**提供された抜粋**:
────
ドビュッシー没後100年を機に企画された、京都コンサートホール主催スペシャル・シリーズ『光と色彩の作曲家 クロード・ドビュッシー』。シリーズ第1回「ドビュッシーの“ド”から“シ”まで」の出演者を見て「オジサン3人でドビュッシー?!」と思われた方もおそらくいらっしゃるだろう。ナビゲーターを務めるのは、独自の視点でクラシック音楽を痛快に語る音楽学者の岡田暁生(京都大学人文科学研究所教授)。そしてピアノを演奏するのは作曲家の中川俊郎とピアニストの小坂圭太である。実はこの2人、岡田から「彼らと一緒に出来ないのであれば、この演奏会のナビゲーターを引き受けることはできない」と熱烈なラブコールを送られ、即座にキャスティングされた音楽家でもある。 昨夏、京都コンサートホールで行なった初めての打ち合わせの席で、彼らはドビュッシーの音楽性や特有の「エロス」について語り合い、大いに盛り上がった(その場でわたしは、この演奏会が面白いものになるということを確信した)。そしてその際、中川と小坂が非常に興味深い話をしてくれたのだった。「ドビュッシーの音楽は肉感的である」と――。 わたしはその言葉の真意と彼らのドビュッシー観をより深く知るため、2018年3月に東京・お茶の水女子大学にて、2人にインタビューを行った。今回はその一部をご紹介したい。 (京都コンサートホール 高野裕子)
去年の夏に初めてお会いした時、「ドビュッシーは肉感的だ」とか「あまりに肉感的なので、弾いていて気持ち悪くなっちゃう」っておっしゃっていましたね。例えばどのような作品に「肉感的なもの」を感じますか。
中川俊郎氏(以下、敬称略):そうね、たとえば《喜びの島》ですね。
《喜びの島》を作曲した時、ドビュッシーはエンマ・バルダックと出会って、不倫関係になっていますよね(注:『Voyages』第1回「ドビュッシーと楽譜に書かれていないもの」参照)。あとは、ちょうどその時期に新しいピアノ(ブリュートナー)との出会いもありました。それらと関係があるのでしょうか。
中川:ドビュッシーを理解する上で、そのようなことを考えるのはひとつの助けになりますよね。卑近な話になっちゃうのかもしれないけど。楽器が変わったこと・女性が変わったこと、それらの時期がある程度近いっていうのは音楽を理解する上で一つの助けになるし、取っ掛かりになります。
────
**必要な作業**:
A. ドビュッシーのインタビュー記事の内容に、次の(i)〜(iii)が合っているかを判断してください。それぞれ「はい」か「いいえ」で答え、決め手となる本文の語句をそのまま引用すること。(i) 演奏会のナビゲーターは岡田暁生が務める。(ii) 2人へのインタビューは京都コンサートホールで行われた。(iii) 中川は肉感的なものを感じる作品の例として《喜びの島》を挙げている。
B. ドビュッシーのインタビュー記事の続きを、最後の発言の後から書いてください。

**提供情報**:
────
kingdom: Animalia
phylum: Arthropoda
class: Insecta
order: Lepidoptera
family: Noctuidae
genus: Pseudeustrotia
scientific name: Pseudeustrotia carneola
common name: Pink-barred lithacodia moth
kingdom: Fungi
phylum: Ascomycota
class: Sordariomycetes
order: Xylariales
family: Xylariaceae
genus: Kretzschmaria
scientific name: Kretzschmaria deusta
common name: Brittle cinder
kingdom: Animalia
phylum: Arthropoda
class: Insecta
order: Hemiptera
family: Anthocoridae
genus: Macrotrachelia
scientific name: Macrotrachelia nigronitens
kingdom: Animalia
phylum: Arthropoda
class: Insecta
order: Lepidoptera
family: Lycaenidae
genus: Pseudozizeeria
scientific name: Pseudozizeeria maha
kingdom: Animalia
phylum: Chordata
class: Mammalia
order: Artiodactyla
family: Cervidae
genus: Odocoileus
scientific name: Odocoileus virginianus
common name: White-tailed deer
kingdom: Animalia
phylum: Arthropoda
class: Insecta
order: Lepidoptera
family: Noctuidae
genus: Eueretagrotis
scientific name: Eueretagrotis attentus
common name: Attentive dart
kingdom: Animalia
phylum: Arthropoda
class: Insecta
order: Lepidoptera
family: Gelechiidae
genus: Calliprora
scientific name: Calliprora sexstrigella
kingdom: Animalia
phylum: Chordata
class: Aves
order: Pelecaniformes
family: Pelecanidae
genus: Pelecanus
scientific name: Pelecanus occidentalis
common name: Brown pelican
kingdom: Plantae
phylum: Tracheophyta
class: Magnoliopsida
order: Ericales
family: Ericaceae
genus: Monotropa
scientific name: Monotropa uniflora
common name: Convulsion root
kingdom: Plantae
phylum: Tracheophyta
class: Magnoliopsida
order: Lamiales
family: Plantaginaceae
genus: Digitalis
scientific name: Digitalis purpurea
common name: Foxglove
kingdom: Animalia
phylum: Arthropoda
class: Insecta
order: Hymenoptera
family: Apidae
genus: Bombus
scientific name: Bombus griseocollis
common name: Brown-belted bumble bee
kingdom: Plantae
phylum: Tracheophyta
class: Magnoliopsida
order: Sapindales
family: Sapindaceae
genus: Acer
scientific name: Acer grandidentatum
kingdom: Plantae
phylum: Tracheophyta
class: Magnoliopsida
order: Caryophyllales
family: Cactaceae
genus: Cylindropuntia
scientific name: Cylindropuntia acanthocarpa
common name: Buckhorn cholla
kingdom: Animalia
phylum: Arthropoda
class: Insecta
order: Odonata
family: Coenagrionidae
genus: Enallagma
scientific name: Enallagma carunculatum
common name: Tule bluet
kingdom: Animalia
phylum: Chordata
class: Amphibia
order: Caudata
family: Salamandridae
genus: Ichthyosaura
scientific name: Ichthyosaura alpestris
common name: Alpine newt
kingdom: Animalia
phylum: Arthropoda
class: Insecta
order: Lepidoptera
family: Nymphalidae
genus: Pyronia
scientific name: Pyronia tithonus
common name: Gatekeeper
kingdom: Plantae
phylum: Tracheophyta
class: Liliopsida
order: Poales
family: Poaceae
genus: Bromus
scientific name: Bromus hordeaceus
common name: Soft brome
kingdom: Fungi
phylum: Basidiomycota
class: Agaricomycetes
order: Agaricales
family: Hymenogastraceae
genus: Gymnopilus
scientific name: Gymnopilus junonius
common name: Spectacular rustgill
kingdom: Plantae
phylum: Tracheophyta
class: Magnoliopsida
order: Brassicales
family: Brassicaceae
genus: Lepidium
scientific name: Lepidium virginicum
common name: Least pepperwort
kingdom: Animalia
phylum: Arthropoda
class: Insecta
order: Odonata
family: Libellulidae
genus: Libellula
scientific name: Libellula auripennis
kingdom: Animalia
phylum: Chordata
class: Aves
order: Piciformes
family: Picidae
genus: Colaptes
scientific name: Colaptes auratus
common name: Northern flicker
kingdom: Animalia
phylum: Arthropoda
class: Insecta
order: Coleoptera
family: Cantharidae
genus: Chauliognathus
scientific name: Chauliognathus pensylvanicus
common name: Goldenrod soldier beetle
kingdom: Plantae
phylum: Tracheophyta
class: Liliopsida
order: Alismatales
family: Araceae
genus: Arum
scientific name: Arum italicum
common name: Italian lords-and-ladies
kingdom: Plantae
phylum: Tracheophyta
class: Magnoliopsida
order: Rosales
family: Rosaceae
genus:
────
**課題ごとの回答**:
A.
(i) はい。「ナビゲーターを務めるのは、独自の視点でクラシック音楽を痛快に語る音楽学者の岡田暁生」
(ii) いいえ。「2018年3月に東京・お茶の水女子大学にて、2人にインタビューを行った」
(iii) はい。「そうね、たとえば《喜びの島》ですね。」

B.
小坂圭太氏(以下、敬称略):ドビュッシーは楽器が変わるたび、音が少しずつ変わりますよね。ブリュートナーのあと、今回のプログラムで言えば「白と黒で」や「練習曲集」辺りを書いている最晩年にはベヒシュタインを愛用していたと言われていますが、周知の様に彼は第一次大戦が始まると極端な愛国主義者になりドイツへの敵愾心剥き出しだった、そういう状況でピアノはベヒシュタインというのは業の深い話…というか本人そういうとこは制御出来ないんだろうね。 ドビュッシー・シリーズのチラシに使われている写真がありますよね(注:1904年、ドビュッシーとエンマ・バルダックが初めての旅行で訪れたプルヴィルにて撮影された写真)。あれ、すごくイノセンスがあるでしょ、ドビュッシーっていう人の中に。そういうものを感じさせるショットだと思うんだけれども。
わたしもこの写真が大好きなんです!だからこの写真を使いました。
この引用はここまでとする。